Wells Fargo (NYSE:WFC) has reportedly asked the Federal Reserve to remove the asset cap placed on the bank as a penalty for creating millions of fake bank accounts in 2016. Reuters first reported the news, citing an anonymous source.
The banking giant says that by removing the cap, which currently requires the bank to stay below $1.95 trillion in assets, it will be able to further assist customers and businesses impacted by the coronavirus pandemic.
The bank at the end of 2019 had about $1.93 trillion in total assets, not leaving too much room for growth before hitting the cap. So, in order to stay in compliance and take on new assets, the bank would have to restructure the balance sheet and let certain parts run off.

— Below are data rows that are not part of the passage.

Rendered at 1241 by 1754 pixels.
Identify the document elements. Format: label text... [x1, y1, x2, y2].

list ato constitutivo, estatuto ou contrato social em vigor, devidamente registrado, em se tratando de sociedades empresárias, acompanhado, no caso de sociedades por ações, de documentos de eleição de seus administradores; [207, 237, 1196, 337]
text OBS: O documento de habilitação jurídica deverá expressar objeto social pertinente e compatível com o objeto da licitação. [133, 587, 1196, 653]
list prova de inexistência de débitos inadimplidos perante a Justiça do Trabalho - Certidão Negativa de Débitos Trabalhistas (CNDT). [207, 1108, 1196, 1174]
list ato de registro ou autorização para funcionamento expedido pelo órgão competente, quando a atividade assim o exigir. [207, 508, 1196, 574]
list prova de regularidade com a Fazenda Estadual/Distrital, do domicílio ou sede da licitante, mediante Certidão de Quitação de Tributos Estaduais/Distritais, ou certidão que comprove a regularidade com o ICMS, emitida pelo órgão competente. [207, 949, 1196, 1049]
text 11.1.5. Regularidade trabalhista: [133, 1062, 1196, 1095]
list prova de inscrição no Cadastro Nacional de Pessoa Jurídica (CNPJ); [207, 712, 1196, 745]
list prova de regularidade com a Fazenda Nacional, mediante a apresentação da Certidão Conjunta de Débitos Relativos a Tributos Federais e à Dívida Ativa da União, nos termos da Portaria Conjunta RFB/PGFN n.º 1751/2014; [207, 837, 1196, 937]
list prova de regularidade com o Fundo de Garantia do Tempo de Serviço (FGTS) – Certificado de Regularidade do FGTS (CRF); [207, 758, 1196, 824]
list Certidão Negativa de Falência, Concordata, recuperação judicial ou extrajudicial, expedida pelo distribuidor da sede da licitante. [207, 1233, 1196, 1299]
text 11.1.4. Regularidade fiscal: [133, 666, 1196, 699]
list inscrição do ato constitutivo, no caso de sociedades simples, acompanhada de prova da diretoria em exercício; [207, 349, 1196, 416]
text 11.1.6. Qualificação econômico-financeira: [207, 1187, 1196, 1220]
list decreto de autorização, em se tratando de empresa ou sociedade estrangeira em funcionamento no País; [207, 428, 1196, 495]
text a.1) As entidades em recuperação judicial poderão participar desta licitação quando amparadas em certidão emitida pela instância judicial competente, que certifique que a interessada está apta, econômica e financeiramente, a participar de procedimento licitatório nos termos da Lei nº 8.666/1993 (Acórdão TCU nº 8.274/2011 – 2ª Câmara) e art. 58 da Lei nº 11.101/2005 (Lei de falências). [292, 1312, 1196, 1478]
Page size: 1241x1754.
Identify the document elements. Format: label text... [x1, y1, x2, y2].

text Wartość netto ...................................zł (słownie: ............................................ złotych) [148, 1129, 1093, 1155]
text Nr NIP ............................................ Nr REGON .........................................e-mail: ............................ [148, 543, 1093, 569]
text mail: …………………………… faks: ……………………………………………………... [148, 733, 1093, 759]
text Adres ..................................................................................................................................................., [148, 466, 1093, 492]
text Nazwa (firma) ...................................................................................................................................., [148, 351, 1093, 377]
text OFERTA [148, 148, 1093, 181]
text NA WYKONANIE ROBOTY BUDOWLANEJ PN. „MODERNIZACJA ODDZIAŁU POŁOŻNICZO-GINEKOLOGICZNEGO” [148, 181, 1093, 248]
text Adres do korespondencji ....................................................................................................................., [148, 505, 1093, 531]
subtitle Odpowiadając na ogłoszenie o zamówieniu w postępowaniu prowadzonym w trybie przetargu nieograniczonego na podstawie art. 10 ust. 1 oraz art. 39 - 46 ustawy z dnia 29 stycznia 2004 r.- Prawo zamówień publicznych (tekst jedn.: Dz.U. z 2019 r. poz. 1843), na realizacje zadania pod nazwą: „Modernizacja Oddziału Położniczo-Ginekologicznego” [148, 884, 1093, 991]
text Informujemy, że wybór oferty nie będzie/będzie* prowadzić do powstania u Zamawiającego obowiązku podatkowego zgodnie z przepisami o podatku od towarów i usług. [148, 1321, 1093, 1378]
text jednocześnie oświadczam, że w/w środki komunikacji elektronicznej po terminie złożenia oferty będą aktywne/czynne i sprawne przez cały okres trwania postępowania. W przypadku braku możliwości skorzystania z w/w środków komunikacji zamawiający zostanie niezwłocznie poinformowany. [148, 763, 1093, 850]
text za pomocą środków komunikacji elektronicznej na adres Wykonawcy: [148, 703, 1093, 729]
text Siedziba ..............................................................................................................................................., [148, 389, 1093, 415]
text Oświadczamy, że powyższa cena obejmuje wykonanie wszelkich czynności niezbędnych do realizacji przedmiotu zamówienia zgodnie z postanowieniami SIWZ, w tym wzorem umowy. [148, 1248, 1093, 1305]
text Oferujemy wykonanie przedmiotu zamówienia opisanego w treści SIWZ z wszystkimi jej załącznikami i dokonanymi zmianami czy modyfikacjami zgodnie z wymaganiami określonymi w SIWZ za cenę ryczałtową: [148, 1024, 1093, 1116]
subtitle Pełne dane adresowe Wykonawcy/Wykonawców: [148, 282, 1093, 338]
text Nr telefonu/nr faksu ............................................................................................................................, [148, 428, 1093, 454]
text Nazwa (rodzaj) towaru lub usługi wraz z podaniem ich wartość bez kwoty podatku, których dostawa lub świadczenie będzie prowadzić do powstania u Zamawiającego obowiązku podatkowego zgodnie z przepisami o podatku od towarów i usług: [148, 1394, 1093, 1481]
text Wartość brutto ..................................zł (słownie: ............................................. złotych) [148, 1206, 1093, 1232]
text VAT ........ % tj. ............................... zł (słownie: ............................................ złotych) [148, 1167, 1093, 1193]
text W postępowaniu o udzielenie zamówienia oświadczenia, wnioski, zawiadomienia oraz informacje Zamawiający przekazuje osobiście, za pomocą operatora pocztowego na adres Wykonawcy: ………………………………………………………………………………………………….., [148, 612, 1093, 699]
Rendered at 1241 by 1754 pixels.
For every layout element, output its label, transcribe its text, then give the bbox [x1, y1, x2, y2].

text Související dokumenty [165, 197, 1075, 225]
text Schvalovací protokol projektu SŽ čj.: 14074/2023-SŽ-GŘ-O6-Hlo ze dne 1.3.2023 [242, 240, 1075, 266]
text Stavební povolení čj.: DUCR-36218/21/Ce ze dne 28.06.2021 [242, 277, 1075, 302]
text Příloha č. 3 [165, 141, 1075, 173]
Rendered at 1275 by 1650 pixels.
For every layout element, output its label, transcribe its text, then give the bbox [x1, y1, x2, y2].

Although growth projections will likely slow in most business lines at most banks, there could be new opportunities. For instance, Congress is preparing to grant hundreds of billions in new spending authority to the U.S. Small Business Administration (SBA) in order to help struggling businesses. Wells Fargo is a top SBA lender.
Bank of America analyst Erika Najarian said Wells Fargo could also likely benefit from deposit growth as people move their money to safer institutions during this time of uncertainty, according to Banking Dive.
Wells Fargo spokeswoman Arati Randolph said the bank could not comment on regulatory matters, and the Federal Reserve, which previously said the cap would be in place until the bank improved its governance and risk controls, did not comment either.
Last month, Wells Fargo agreed to pay a $3 billion fine to the Department of Justice and the Securities and Exchange Commission as part of its settlement over the bank's fraudulent account scandal.